» Text excerpt:
##########
By contrast, Georgia law enforcement organizations called the Deadly Exchange campaign “fallacious and slanderous” in early 2019. Ezickson and Friedman have similarly respectively denounced JVP charges as “ludicrously false” and “shameful and despicable,” while the ADL has noted that its exchanges contain no tactical training. Pomerantz concurred that JVP defamation is “not only false, but dangerous,” and noted that HSP includes no field training on matters such as holds or arrests.
ADL New England regional director Robert Trestan likewise responded to JVP-led campaigns that canceled Vermont and Northampton, Massachusetts, police participation in a December 2018 ADL Israel conference. This was the first cancellation in this annual conference for New England police since the program began in 2002. He called JVP accusations “patently false” and noted that the seminar did not handle “incarceration of people against their rights, or locking up children or racial profiling,” all opposed by the ADL.
In reality, police departments across the United States and around the world have their own rules of engagement independent of Israel. Accordingly, the kinds of restraint techniques that caused Floyd’s death, yet often considered necessary for confronting dangerous suspects, have provoked controversy globally. Nonetheless, Israeli police spokesman Micky Rosenfeld stated after his death that Israel has “no tactic or protocol that calls to put pressure on the neck or airway.” Israel’s Midwest Consulate General also denounced any Floyd-Israel connection as “baseless and misguided.”
Jacobson has also denounced as “preposterous” any Israeli link to any “specific police officer” in America given that a “miniscule and almost unmeasurable percentage of U.S. police are trained in Israel.” While perhaps a few hundred American police officers participate in brief, Israeli-led trainings, American police academy classes number yearly tens of thousands. While noting the domestic origins of various American policing controversies, Elman has concluded that the Deadly Exchange screed has “simply not a shred of evidence.”
This “vile” campaign rather “traffics in ugly antisemitic tropes and canards about Jewish power, money, and conspiratorial efforts to harm society,” Elman has observed. The lie that “Jews are responsible for the spilling of minority blood in U.S. cities is reminiscent of ancient blood libels which incited pogroms against Jews,” Jacobson has concurred. Other Jews, including the legal authority Alan Dershowitz, have similarly condemned Deadly Exchange.
##########
» Activity:
Reproduce the entire passage on the responses to the Deadly Exchange campaign word for word.

» Data extract:
##########
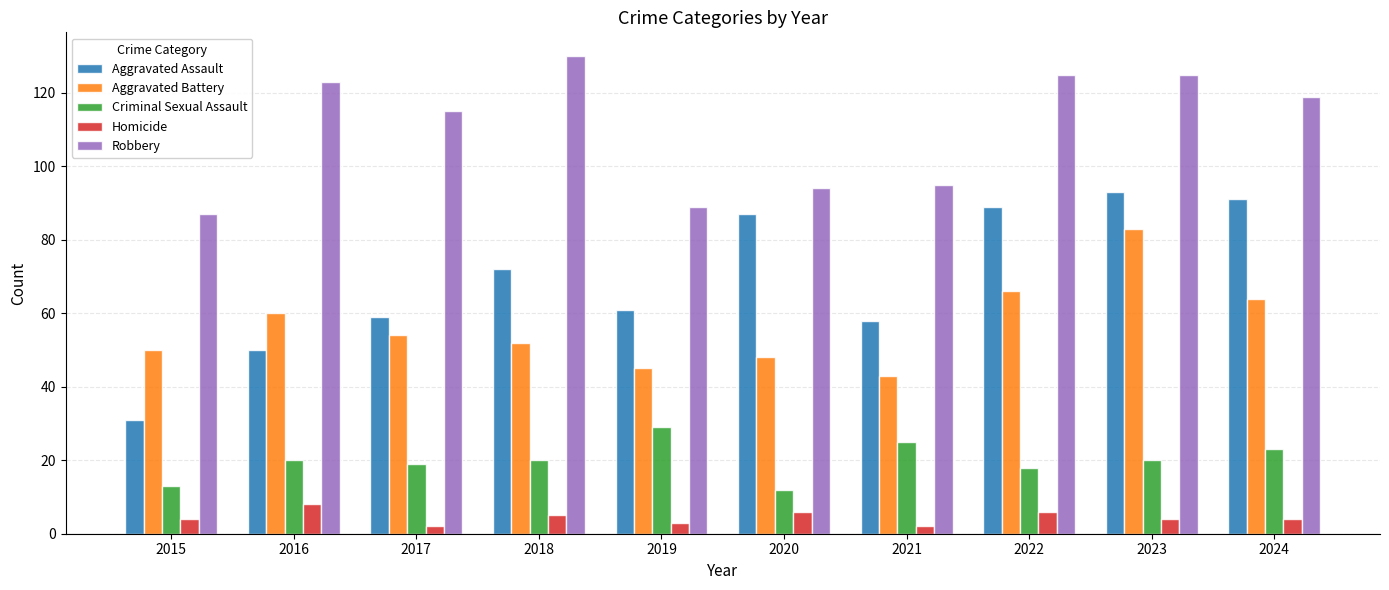

Which series changed the most between 2019 and 2022?

Robbery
##########
» Answer to this exercise:
By contrast, Georgia law enforcement organizations called the Deadly Exchange campaign “fallacious and slanderous” in early 2019. Ezickson and Friedman have similarly respectively denounced JVP charges as “ludicrously false” and “shameful and despicable,” while the ADL has noted that its exchanges contain no tactical training. Pomerantz concurred that JVP defamation is “not only false, but dangerous,” and noted that HSP includes no field training on matters such as holds or arrests.
ADL New England regional director Robert Trestan likewise responded to JVP-led campaigns that canceled Vermont and Northampton, Massachusetts, police participation in a December 2018 ADL Israel conference. This was the first cancellation in this annual conference for New England police since the program began in 2002. He called JVP accusations “patently false” and noted that the seminar did not handle “incarceration of people against their rights, or locking up children or racial profiling,” all opposed by the ADL.
In reality, police departments across the United States and around the world have their own rules of engagement independent of Israel. Accordingly, the kinds of restraint techniques that caused Floyd’s death, yet often considered necessary for confronting dangerous suspects, have provoked controversy globally. Nonetheless, Israeli police spokesman Micky Rosenfeld stated after his death that Israel has “no tactic or protocol that calls to put pressure on the neck or airway.” Israel’s Midwest Consulate General also denounced any Floyd-Israel connection as “baseless and misguided.”
Jacobson has also denounced as “preposterous” any Israeli link to any “specific police officer” in America given that a “miniscule and almost unmeasurable percentage of U.S. police are trained in Israel.” While perhaps a few hundred American police officers participate in brief, Israeli-led trainings, American police academy classes number yearly tens of thousands. While noting the domestic origins of various American policing controversies, Elman has concluded that the Deadly Exchange screed has “simply not a shred of evidence.”
This “vile” campaign rather “traffics in ugly antisemitic tropes and canards about Jewish power, money, and conspiratorial efforts to harm society,” Elman has observed. The lie that “Jews are responsible for the spilling of minority blood in U.S. cities is reminiscent of ancient blood libels which incited pogroms against Jews,” Jacobson has concurred. Other Jews, including the legal authority Alan Dershowitz, have similarly condemned Deadly Exchange.